Chuuya staggered back.
“S-So… you are… the Singularity that’s lived inside me for years?” he demanded.
“Yes.” It answered simply.
The room went silent.
Something inside Chuuya snapped.
“You—” His voice shook. “You took everything from me.”
He lunged forward, fists clenched, fury blazing. “Do you have any idea what you did to my life?!”
Words poured out, unstoppable.
“You ruined it! I didn’t have a childhood because of you! I was locked in labs, cut open, treated like a damn experiment!” His voice cracked. “The King of Assassins—Professor N—watching a clone of myself die in my arms—every time I used Corruption, thinking this is it, this is how I die—!”
His breath came in ragged gasps. His hands shook violently.
“You were always there,” he snarled, tears burning at the edges of his vision. “Always threatening to drag me under.”
Silence.
Arahabaki stared at him.
For the first time, its expression changed—not much, but enough. Something softened. Something heavy shifted.
“I did not choose you,” it said.
Chuuya froze.
“I was created,” Arahabaki continued, voice steady, “through experimental research. I require a human soul to regulate my energy. You were selected.”
Chuuya’s anger wavered.
“Your parents,” it said, “were concerned. You were not developing. You were delivered to the facility.”
Chuuya’s head spun. “That’s… I don’t remember—”
“You would not,” Arahabaki replied. “The seal suppressed your awareness. I remained conscious while you were not.”
Images flickered behind Chuuya’s eyes—white rooms, screaming alarms, a man with black hair reaching for something he could never grasp.

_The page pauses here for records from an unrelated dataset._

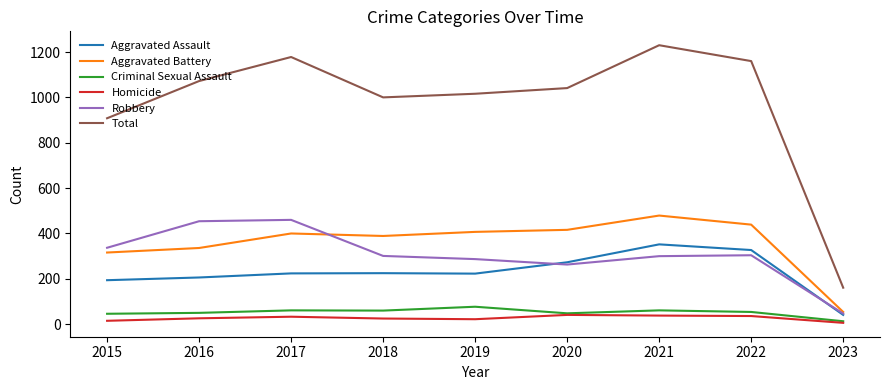

Which series has the widest spread of values?

Total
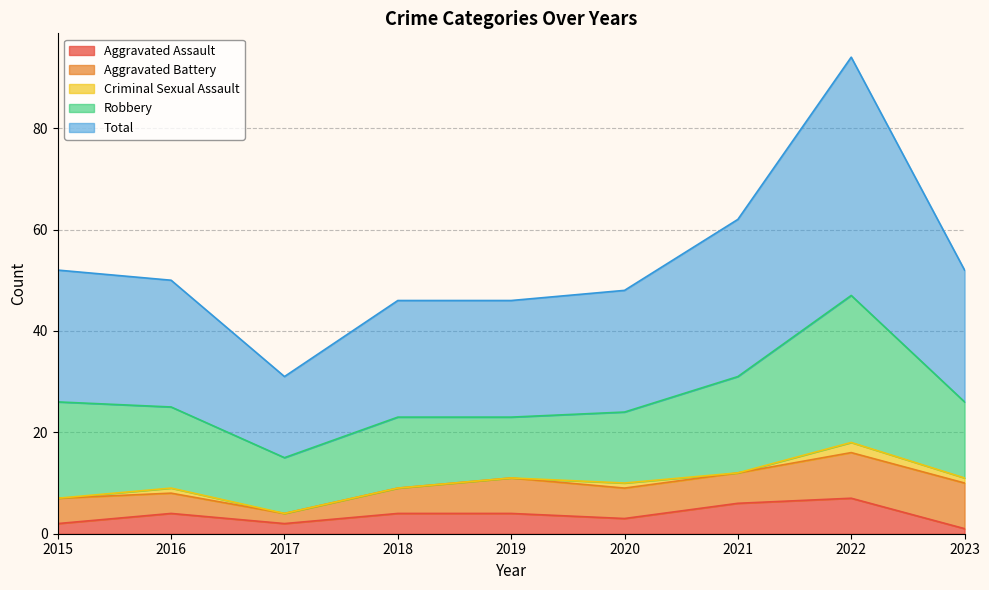

Where is the first local maximum for Criminal Sexual Assault?

2016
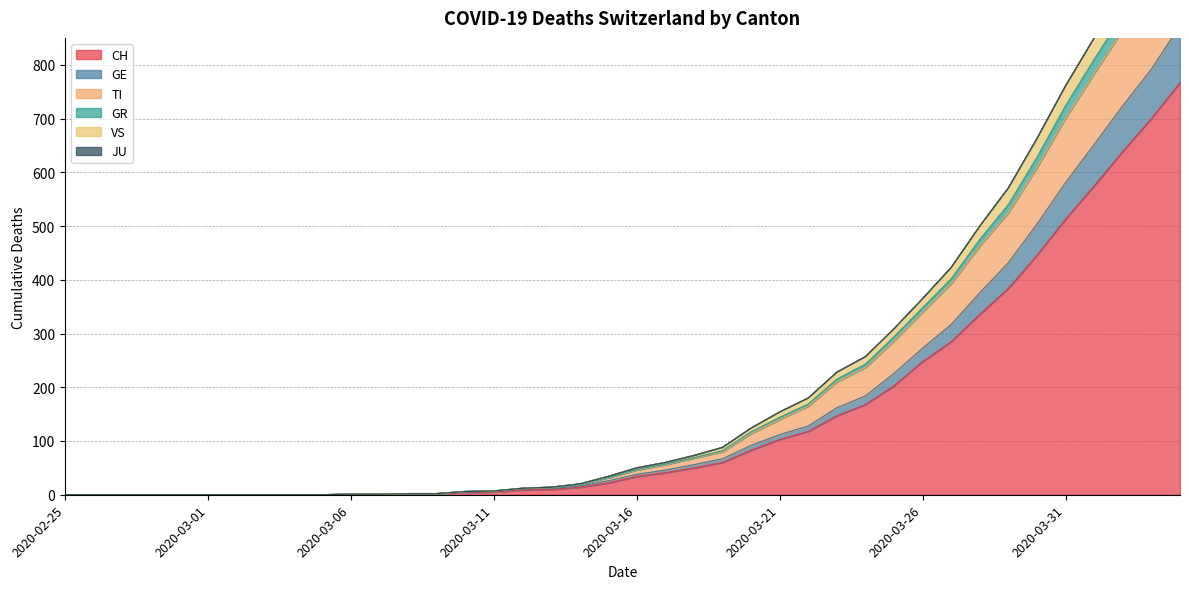

What is the label of the 24th point from the right?

2020-03-12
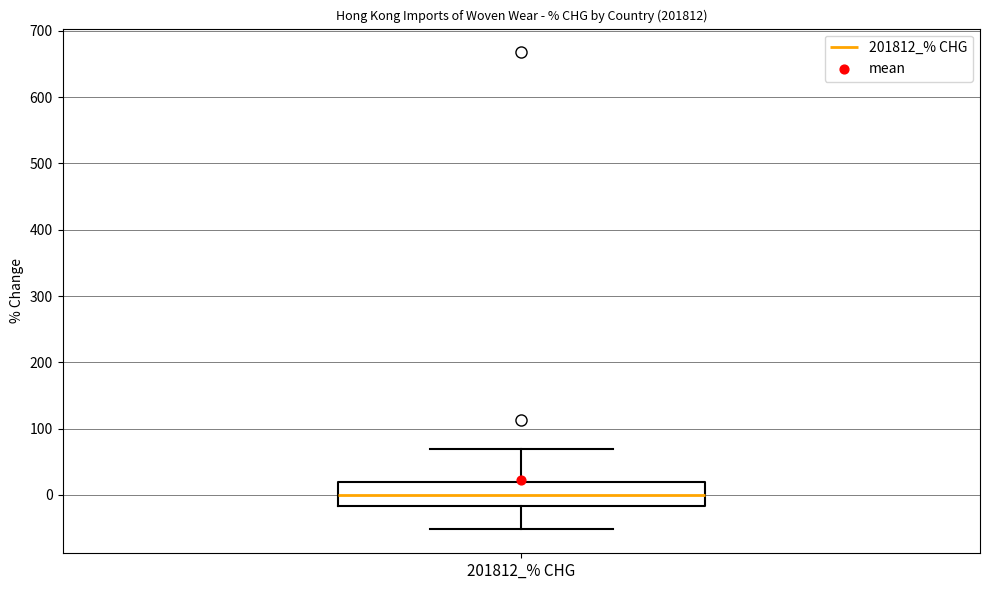

Transcribe this box plot: give where the median line is, the range the box spans, and where the two whiskers end, as read against the y-axis. The values are not printed on the chart, so give them approximately, as read against the axis.

median 0, box -20 to 20, whiskers -50 to 70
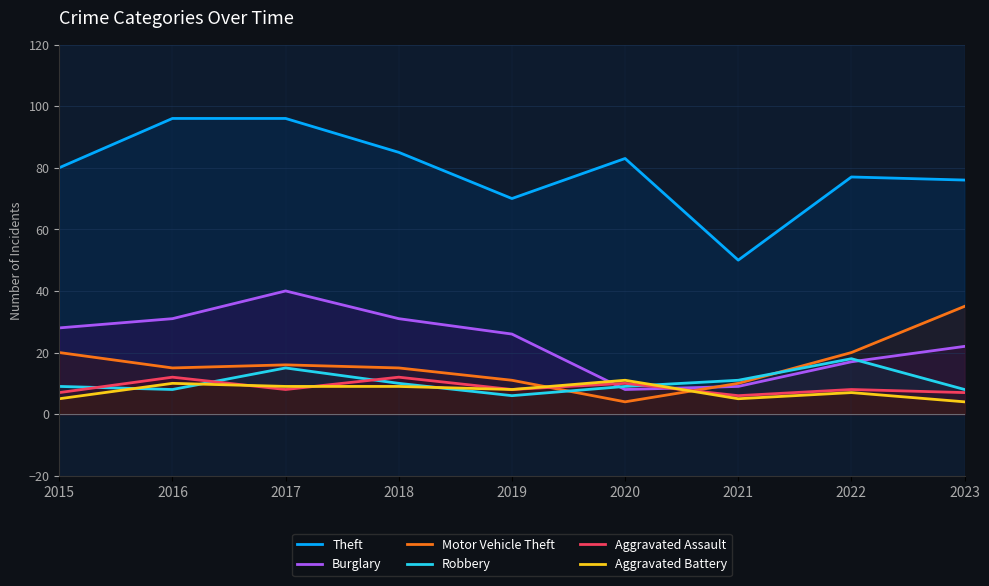

What is the value of the Robbery point at the 2nd from the left?

8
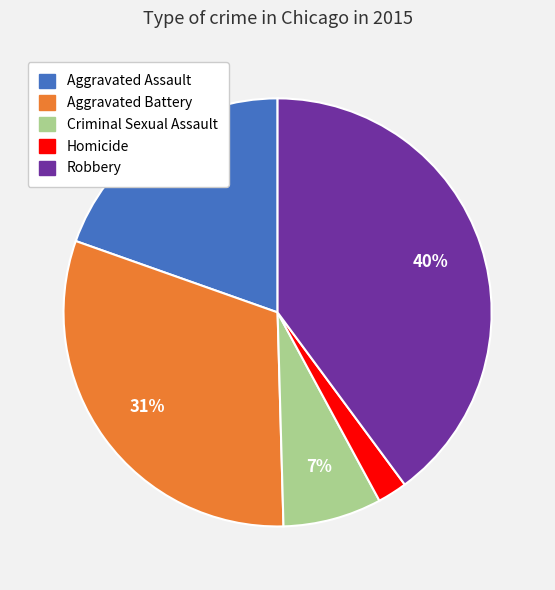

The Aggravated Battery slice represents 31% of the pie. True or false?

True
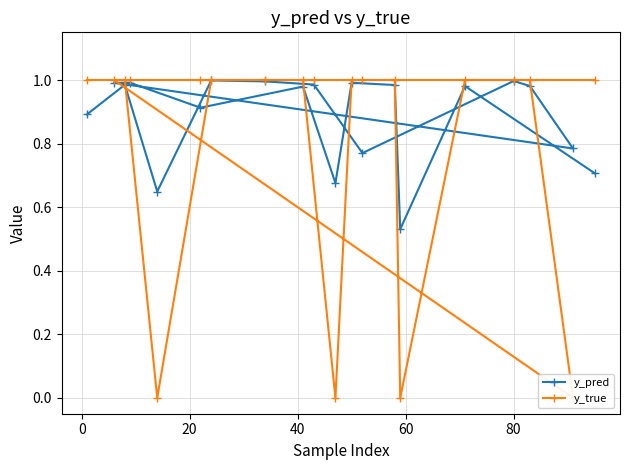

At which category is the sum across all series the highest?

40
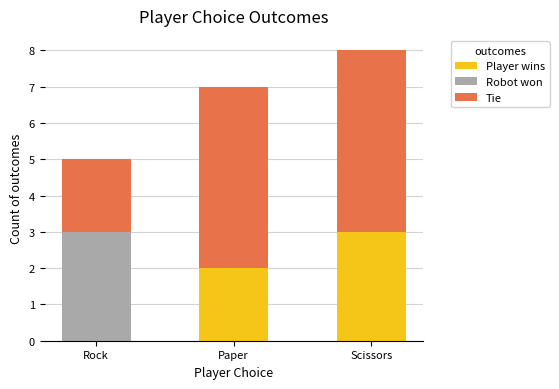

Is it true that Player wins equals 0 at Rock?

True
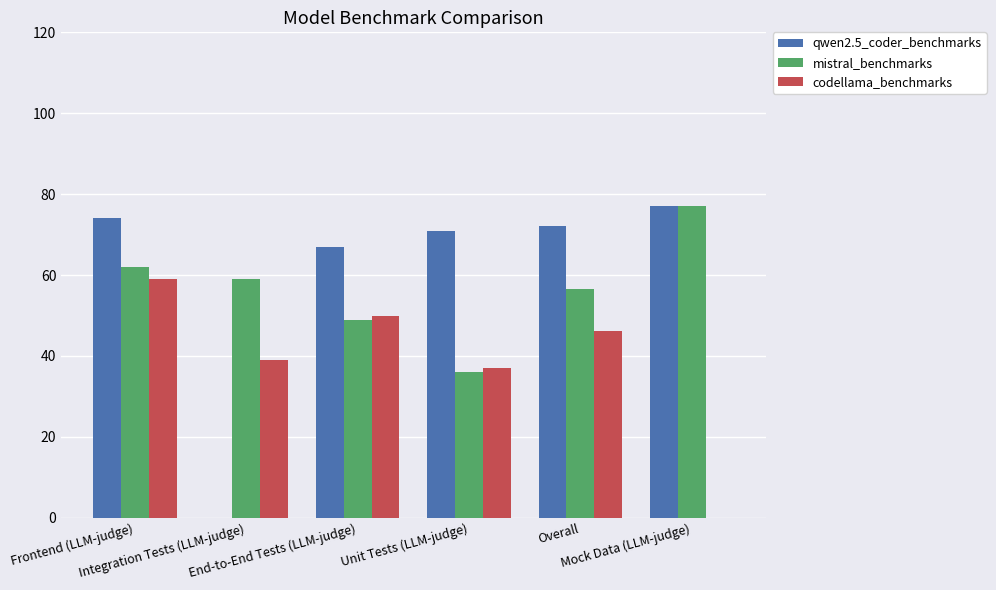

At which category is the sum across all series the highest?

Frontend (LLM-judge)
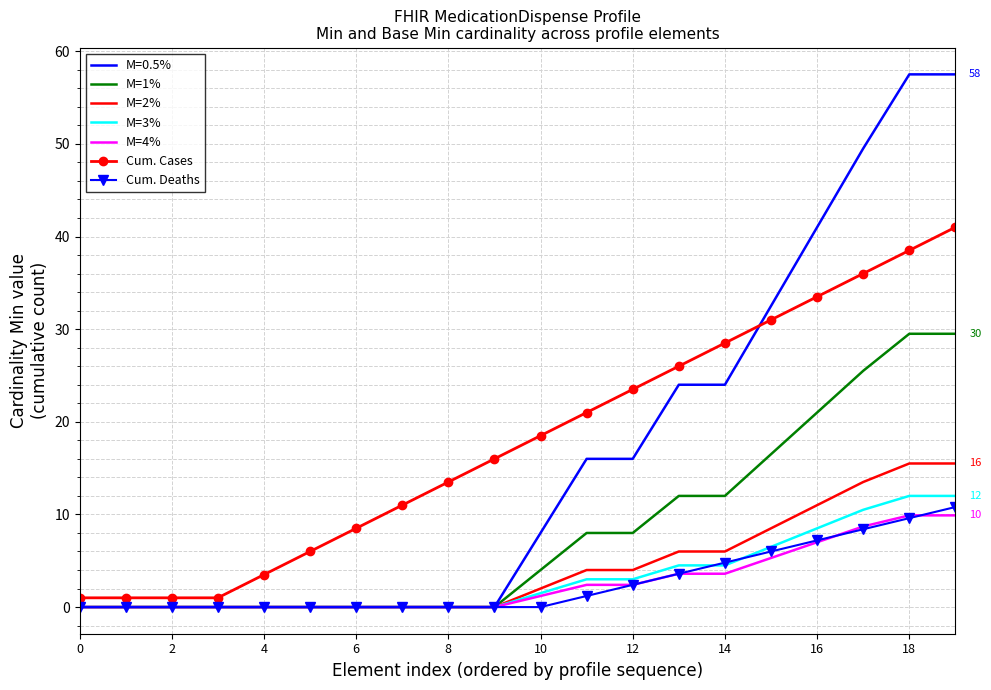

What is the highest value of the M=0.5% series?

57.5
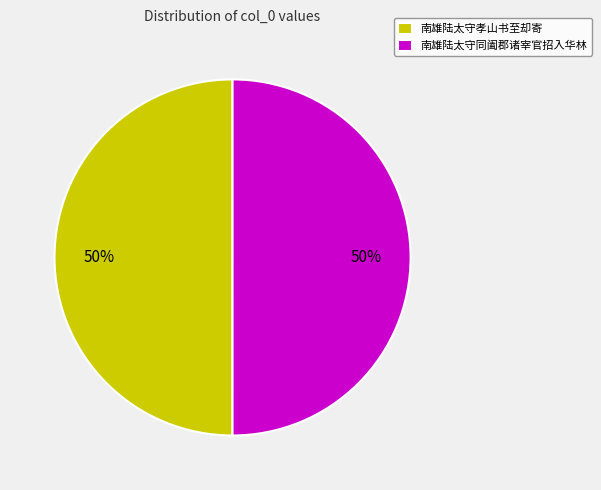

To the nearest percent, what percentage of the pie is 南雄陆太守孝山书至却寄?

50%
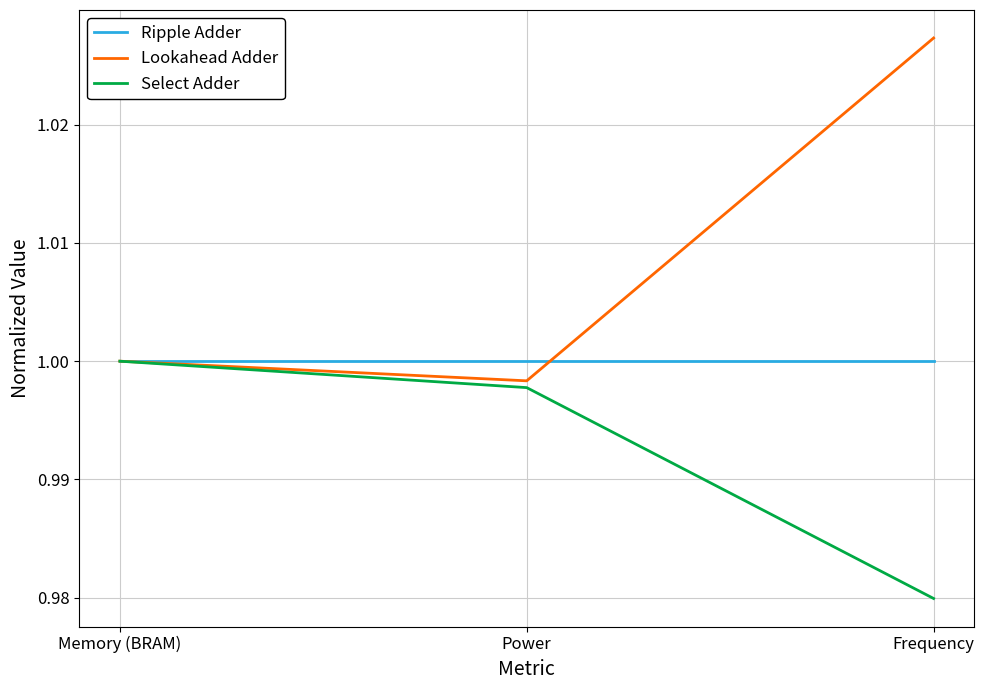

True or false: Select Adder has a value of 1.0 at Frequency.

True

“Arthur Rimbaud attempted extraction,” Arahabaki said. “The seal broke. I merged with you to prevent uncontrolled annihilation.”
Chuuya sagged.
“…So you weren’t… controlling me?”
“No.”
“…Using me?”
“No.”
The anger ebbed, leaving behind something raw and exhausted.
He wiped at his face with the back of his hand. “Damn it.”
Arahabaki hesitated. “I regret your suffering,” it said carefully. “I do not know if regret is sufficient.”
Chuuya laughed weakly. “Yeah. Welcome to being human.”
He straightened, shoulders still tense. “You’re… staying. For now.”
Arahabaki blinked. “Under what conditions?”
“Don’t break anything. Don’t be an annoyance.” He paused. “And don’t be like Dazai.”
“Who is Dazai?”
“H-He’s… a topic for another day.”
He turned back toward the bathroom. “You hungry?”
Arahabaki did not answer.
When Chuuya glanced back, it was still standing there, watching him with quiet, unreadable intensity.
“…You can sit, you know.”
“I am uncertain where.”
“Anywhere that isn’t staring holes into my soul,” Chuuya muttered, heading into the kitchen.
Behind him, Arahabaki remained still—learning, observing—
A calamity, standing in the morning light, watching the only human who had ever contained it make breakfast.